New York-based Human Rights Watch (HRW) conducted its own investigation and confirmed the allegations against the Russian army:

“[HRW] researchers who worked in Bucha from April 4 to 10, days after Russian forces withdrew from the area, found extensive evidence of summary executions, other unlawful killings, enforced disappearances, and torture, all of which would constitute war crimes and potential crimes against humanity.”

Serhii Kaplychnyi, head of the municipal funeral home in Bucha, told HRW investigators that only two members of the Ukrainian military were found among the dozens of bodies his team buried in the mass graves.

An employee of that funeral home, Serhii Matiuk, said that he personally collected about 200 bodies from the streets of Bucha starting in late February 2022. “Almost all were killed with a bullet shot from a close distance, either in the head or in an eye,” he told HRW. He said he saw “in total approximately 50 bodies with tied hands,” all of them men:

“The bodies had signs of torture. Their hands and legs were shot through. Some of their skulls were broken with blunt objects.”

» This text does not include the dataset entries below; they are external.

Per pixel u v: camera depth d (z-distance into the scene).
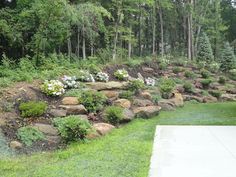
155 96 8.77
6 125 4.69
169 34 19.83
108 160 3.72
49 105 5.91
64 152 4.14
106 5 12.41
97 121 5.90
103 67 9.69
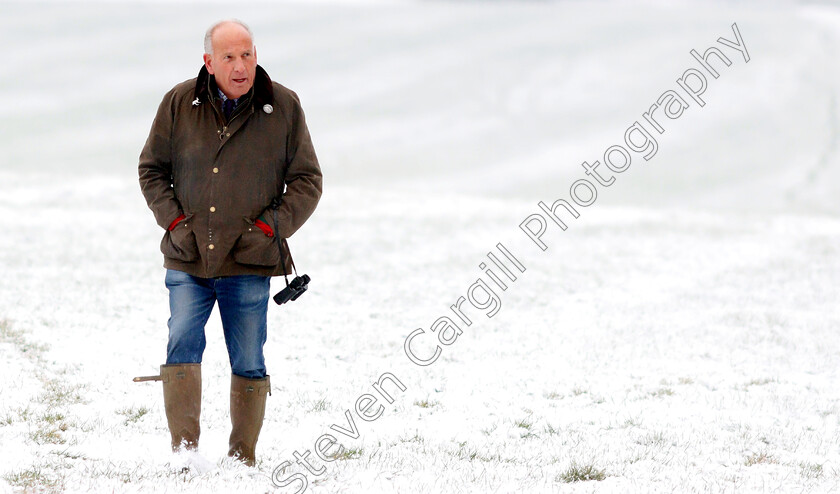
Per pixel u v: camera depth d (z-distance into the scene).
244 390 18.67
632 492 18.47
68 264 51.62
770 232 80.25
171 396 17.97
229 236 17.73
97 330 33.56
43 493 16.41
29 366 26.81
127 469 18.25
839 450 22.27
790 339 36.88
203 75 17.83
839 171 176.00
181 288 18.22
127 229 70.44
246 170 17.77
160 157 18.09
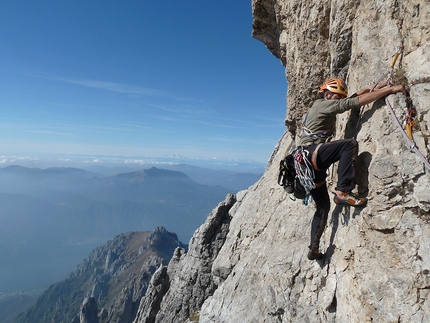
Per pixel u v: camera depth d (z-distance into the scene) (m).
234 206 24.00
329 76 8.34
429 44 4.13
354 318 4.77
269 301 7.83
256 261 10.28
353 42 6.00
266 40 12.19
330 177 6.63
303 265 7.16
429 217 3.83
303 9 7.91
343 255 5.50
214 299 11.50
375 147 4.71
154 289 26.41
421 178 3.91
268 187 14.03
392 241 4.23
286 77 10.23
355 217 5.14
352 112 5.87
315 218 6.09
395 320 3.98
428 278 3.73
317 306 6.09
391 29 4.86
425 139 3.96
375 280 4.38
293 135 11.96
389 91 4.54
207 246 24.14
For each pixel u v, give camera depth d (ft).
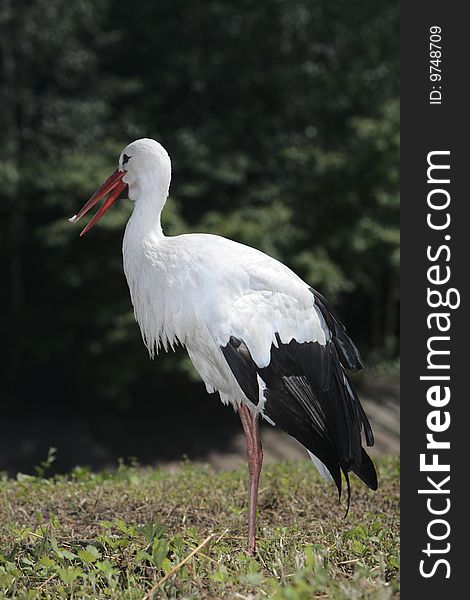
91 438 49.93
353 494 21.94
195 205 55.88
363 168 56.65
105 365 50.88
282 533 17.17
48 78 58.75
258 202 56.75
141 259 18.56
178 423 52.39
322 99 58.54
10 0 52.95
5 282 60.85
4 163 52.21
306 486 22.38
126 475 25.43
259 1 57.67
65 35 53.36
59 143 54.85
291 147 56.65
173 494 21.70
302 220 57.06
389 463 26.05
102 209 19.63
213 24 59.11
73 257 52.85
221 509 20.63
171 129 59.52
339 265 60.13
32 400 56.65
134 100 59.93
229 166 54.65
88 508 20.84
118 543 16.17
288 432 17.62
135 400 56.44
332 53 59.62
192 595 13.74
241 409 18.47
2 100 54.44
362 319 67.77
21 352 58.23
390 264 57.52
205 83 59.62
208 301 17.51
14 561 16.22
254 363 17.31
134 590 14.14
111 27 59.57
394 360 62.85
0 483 24.02
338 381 18.25
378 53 59.06
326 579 13.32
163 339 18.81
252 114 58.70
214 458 46.96
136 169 19.31
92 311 52.80
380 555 15.28
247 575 13.55
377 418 51.49
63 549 16.60
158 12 59.52
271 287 17.60
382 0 57.93
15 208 54.44
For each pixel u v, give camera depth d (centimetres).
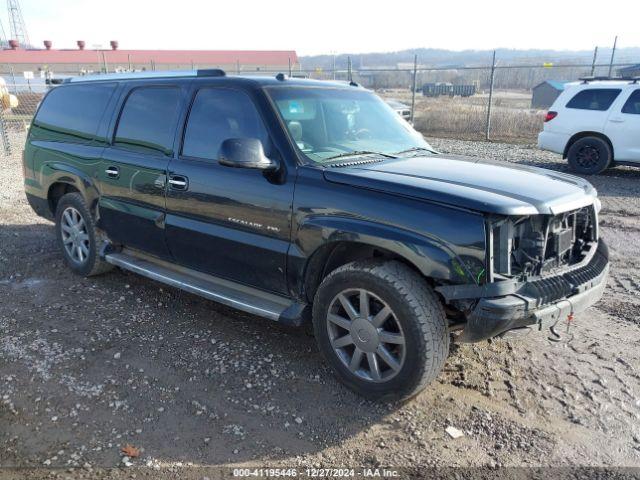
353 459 294
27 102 2519
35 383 354
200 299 492
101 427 313
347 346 352
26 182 586
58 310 464
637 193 967
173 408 332
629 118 1091
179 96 433
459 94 4506
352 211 328
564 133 1177
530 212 301
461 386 360
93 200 496
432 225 302
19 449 294
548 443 309
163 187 427
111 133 482
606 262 369
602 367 387
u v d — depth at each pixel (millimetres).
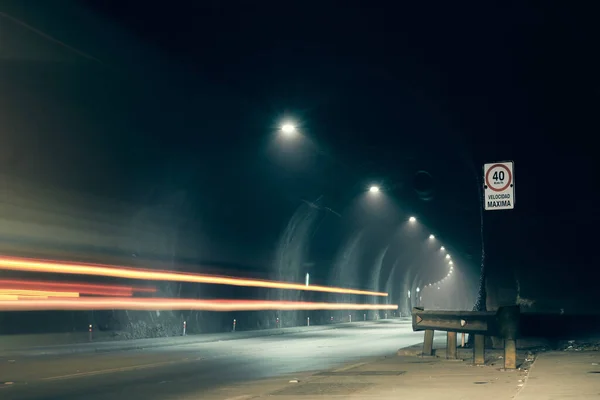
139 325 33875
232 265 44250
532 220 22594
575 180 21953
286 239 51062
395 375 16312
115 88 25656
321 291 62688
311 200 49000
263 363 22203
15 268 25688
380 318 89250
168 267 36969
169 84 27719
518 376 15781
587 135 21453
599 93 20703
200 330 39906
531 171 22391
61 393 15016
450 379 15328
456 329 19266
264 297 49312
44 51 22125
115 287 32281
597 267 22250
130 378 17984
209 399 14039
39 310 27328
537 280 22828
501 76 22344
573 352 19922
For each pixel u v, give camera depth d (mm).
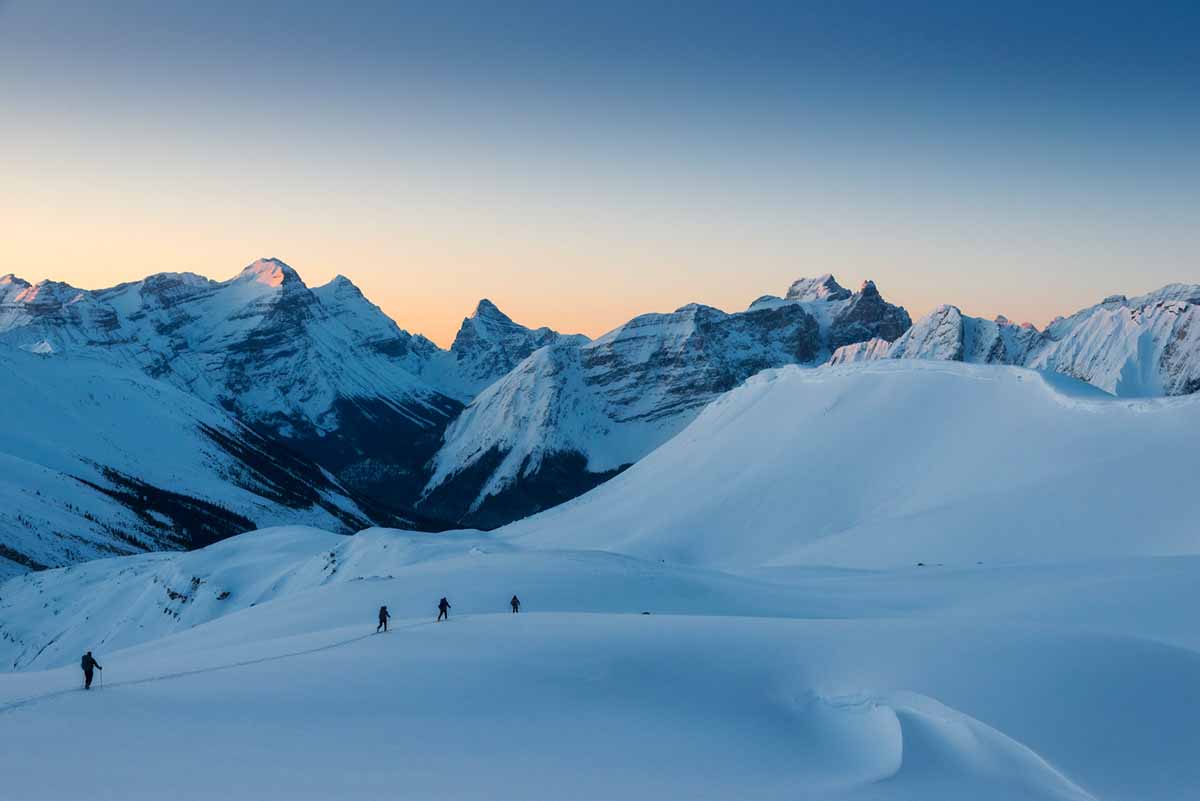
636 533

Reuters reported on May 5, 2022, that Russian forces in Bucha went door to door rounding up men of military age for public summary executions.

Reuters journalists spent 21 days in Bucha, “interviewing more than 90 residents, reviewing photographic and video evidence these locals shared and examining documents left behind by the Russians.” They identified “individual Russian soldiers and military units present during the bloody occupation.”

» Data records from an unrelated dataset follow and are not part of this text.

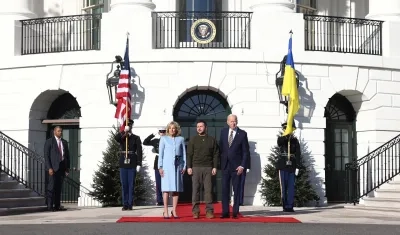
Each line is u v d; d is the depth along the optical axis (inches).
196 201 751.7
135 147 908.6
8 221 754.2
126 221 727.7
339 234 597.0
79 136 1109.7
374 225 691.4
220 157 764.0
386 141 1096.2
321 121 1055.0
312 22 1103.0
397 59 1106.7
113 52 1039.6
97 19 1074.1
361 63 1079.6
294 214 834.8
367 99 1091.9
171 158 749.9
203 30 1046.4
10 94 1096.2
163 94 1032.2
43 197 949.8
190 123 1050.7
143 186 1007.0
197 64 1032.2
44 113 1107.9
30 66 1082.1
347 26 1142.3
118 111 1009.5
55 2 1202.0
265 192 1002.1
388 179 1006.4
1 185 941.2
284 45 1046.4
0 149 1039.0
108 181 989.8
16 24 1101.7
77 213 865.5
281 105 1038.4
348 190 1047.0
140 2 1047.6
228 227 656.4
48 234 600.1
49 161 917.8
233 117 756.0
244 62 1035.9
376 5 1136.8
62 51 1067.9
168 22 1056.2
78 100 1051.9
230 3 1123.3
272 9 1050.1
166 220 735.1
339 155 1117.7
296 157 893.8
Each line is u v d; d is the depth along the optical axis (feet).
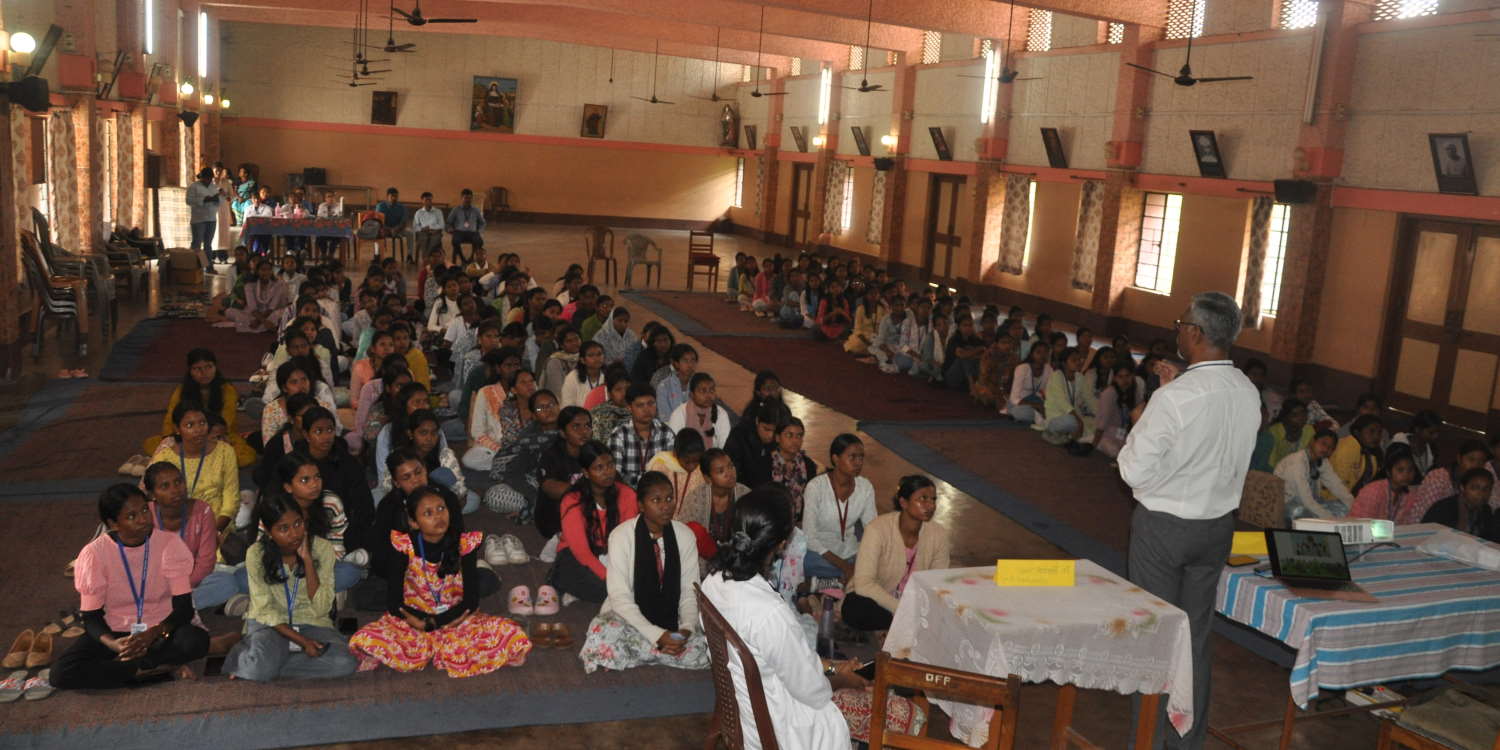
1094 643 11.89
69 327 42.37
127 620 15.26
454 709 15.03
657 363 29.73
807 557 18.94
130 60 59.77
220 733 14.03
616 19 83.76
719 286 71.61
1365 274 43.50
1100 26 59.00
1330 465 24.59
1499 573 15.65
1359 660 14.24
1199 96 51.72
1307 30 45.42
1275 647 18.72
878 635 17.75
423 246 71.51
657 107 111.96
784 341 51.08
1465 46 38.93
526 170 109.70
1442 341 40.65
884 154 82.12
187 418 19.15
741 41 86.79
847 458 19.11
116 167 59.26
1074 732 12.53
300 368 24.29
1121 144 55.98
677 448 19.88
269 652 15.33
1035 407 36.27
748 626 10.34
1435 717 12.98
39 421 29.19
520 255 81.20
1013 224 67.36
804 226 98.48
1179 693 12.30
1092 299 59.31
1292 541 15.10
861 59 87.25
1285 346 46.55
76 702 14.58
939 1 62.75
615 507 18.60
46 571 19.08
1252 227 48.75
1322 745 15.46
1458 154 38.68
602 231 67.36
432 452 22.11
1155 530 13.02
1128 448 13.05
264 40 101.86
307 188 102.32
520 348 30.76
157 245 58.39
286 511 15.61
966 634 12.06
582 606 19.04
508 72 107.55
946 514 26.09
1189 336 12.89
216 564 18.20
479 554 21.06
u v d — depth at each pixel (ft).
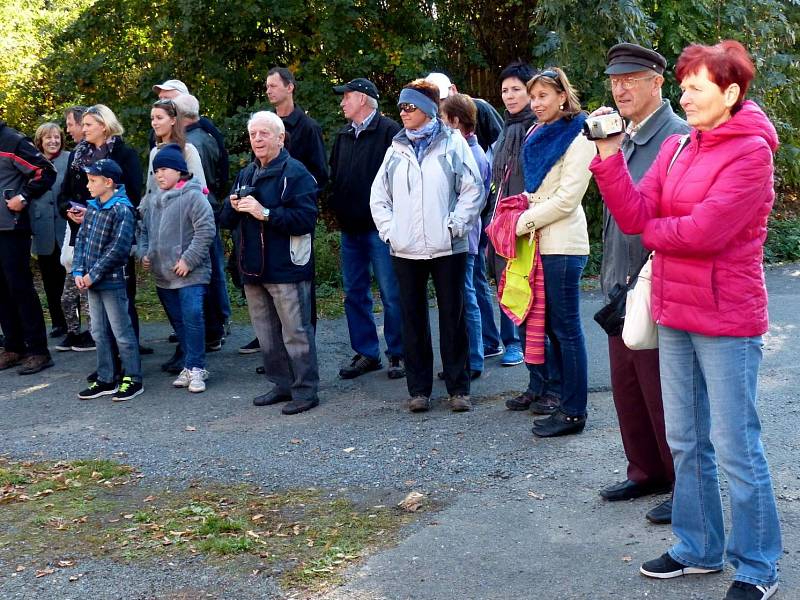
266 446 17.60
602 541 12.59
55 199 26.32
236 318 28.96
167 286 21.63
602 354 22.50
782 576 11.19
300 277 19.24
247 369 23.39
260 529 13.82
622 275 12.96
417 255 18.20
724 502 13.57
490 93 40.68
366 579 11.98
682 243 10.12
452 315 18.56
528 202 16.74
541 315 17.03
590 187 35.12
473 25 39.81
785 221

An Amnesty International investigation conducted in April 2022 found that Bucha “was the site of a host of apparent war crimes during the period of Russian control.”

On May 16, 2022, the BBC, citing Ukrainian police, reported that following the withdrawal of Russian troops from Bucha, more than 1,000 bodies had been found in the Bucha region. It reported that many victims were “hastily buried in shallow graves,” and that “around 650 people were shot in what a Ukraine senior police official has described as executions.”

A May 2022 report by the Washington-based New Lines Institute for Strategy and Policy and Montreal-based Raoul Wallenberg Center for Human Rights, signed by more than 30 leading legal scholars and genocide experts, found that the well-documented massacres and summary executions in Bucha were among the Russian actions in Ukraine amounting to a “genocidal pattern of destruction.”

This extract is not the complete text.